Remo Salvadori
Remo Salvadori’s recent show presented variations on an approach he has been refining since 1971, the year of his first exhibition. While Salvadori, a fifty-year-old Tuscan artist who resides in Milan, creates work that seems at first to be an exploration of nothingness, each piece is in fact an attempt to reach something essential.

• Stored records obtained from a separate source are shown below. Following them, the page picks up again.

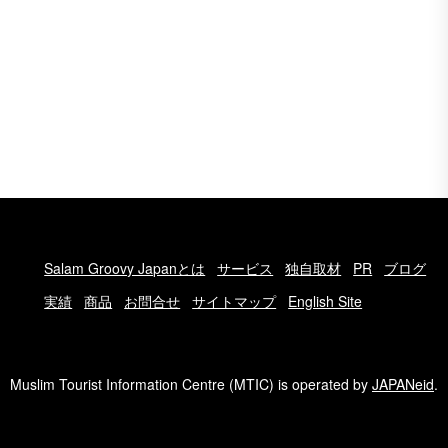
Salam Groovy Japanとは
サービス
独自取材
PR
ブログ
実績
商品
お問合せ
サイトマップ
English Site
Muslim Tourist Information Centre (MTIC) is operated by
JAPANeid
.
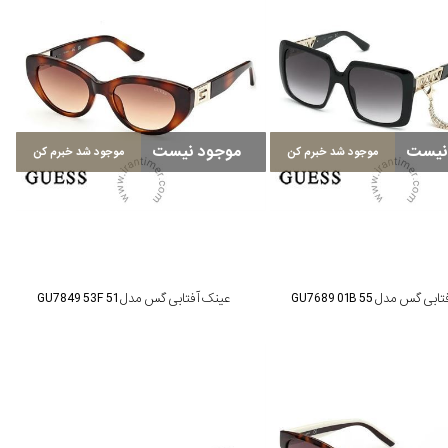
نیست
موجود نیست
موجود شد خبرم کن
موجود شد خبرم کن
 گس مدل GU7689 01B 55
عینک آفتابی گس مدل GU7849 53F 51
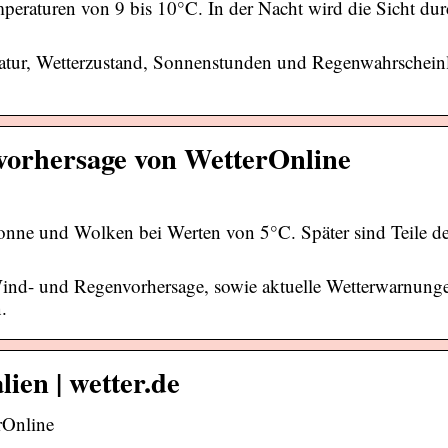
peraturen von 9 bis 10°C. In der Nacht wird die Sicht du
atur, Wetterzustand, Sonnenstunden und Regenwahrscheinl
rvorhersage von WetterOnline
nne und Wolken bei Werten von 5°C. Später sind Teile 
 Wind- und Regenvorhersage, sowie aktuelle Wetterwarnung
.
lien | wetter.de
rOnline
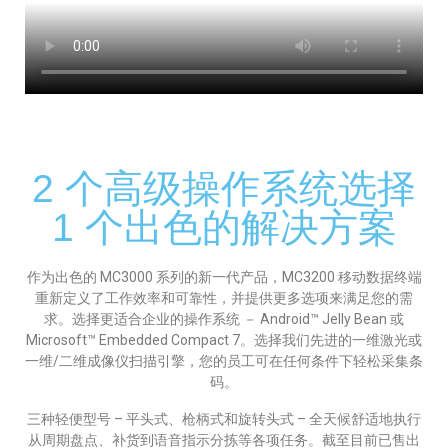
2 个高级操作系统选择
1 个出色的解决方案
作为出色的 MC3000 系列的新一代产品，MC3200 移动数据终端
重新定义了工作效率和可靠性，并提供更多选项来满足您的需
求。选择更适合企业的操作系统 － Android™ Jelly Bean 或
Microsoft™ Embedded Compact 7。选择我们先进的一维激光或
一维/二维成像仪扫描引擎，您的员工可在任何条件下轻松采集条
码。
三种轻便型号 – 平头式、枪柄式和旋转头式 – 全天候舒适地执行
从周期盘点、补货到语音指示分拣等各项任务。截至目前已售出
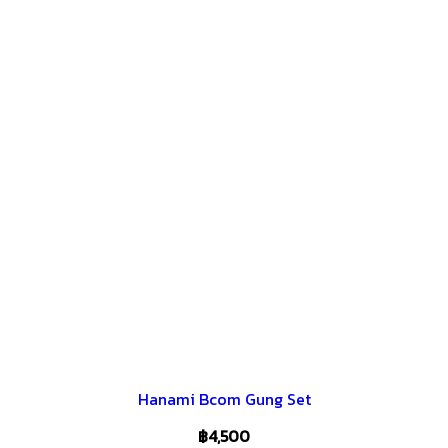
Hanami Bcom Gung Set
฿
4,500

The show suggested subtle relationships between objects and the viewer’s gaze, between subjects and objects. Lente liquida (Liquid lens; all works 1996), the most arresting piece in the exhibition, consisted of a column, formed from a sheet of copper folded and tied by a copper wire, supporting a large copper disk that in turn held a transparent cylinder filled to the brim with water. The piece’s construction was totally precarious: the copper wire that transformed a two-dimensional metal sheet into a column seemed likely to come loose at any moment, and one felt as if any movement was liable to stir the surface of the liquid. But the instability of this simple construction, the possibility of its sudden collapse, resulted in an equilibrium based not on stasis but on active relationships.
Salvadori has described this body of work as “telluric,” and this was heightened by the context, as the area around Naples is itself always on the brink of geological catastrophe. His goal, however, extends to universal, not accidental or contingent, action. The gaze is the fundamental component of his work, and many of his titles allude to vision—for example, Vedersi vedere (To see oneself seeing), also shown here. But Salvadori doesn’t consider vision to be superior, or even dominant. His work eschews such hierarchies, demanding instead a certain openness to unexpected encounters such as the one between a sheet of copper and a wire in Lente Liquida. This results not in a transformation of materials, but rather in a system of relationships or analogies between objects that may at first appear to have disparate forms.
In the past Salvadori’s work has been placed under the rubric of “Inexpressionism,” a term, coined by Germano Celant, that enjoyed a certain popularity during the early ’80s. It is not, however, Salvadori’s goal to create works that remain mute; instead, he proposes a kind of metaphysics in which the ultimate goal is not the creation of an object, but rather the establishment of an intuitive relationship between the thing itself and its environment.
Translated from the Italian by Marguerite Shore.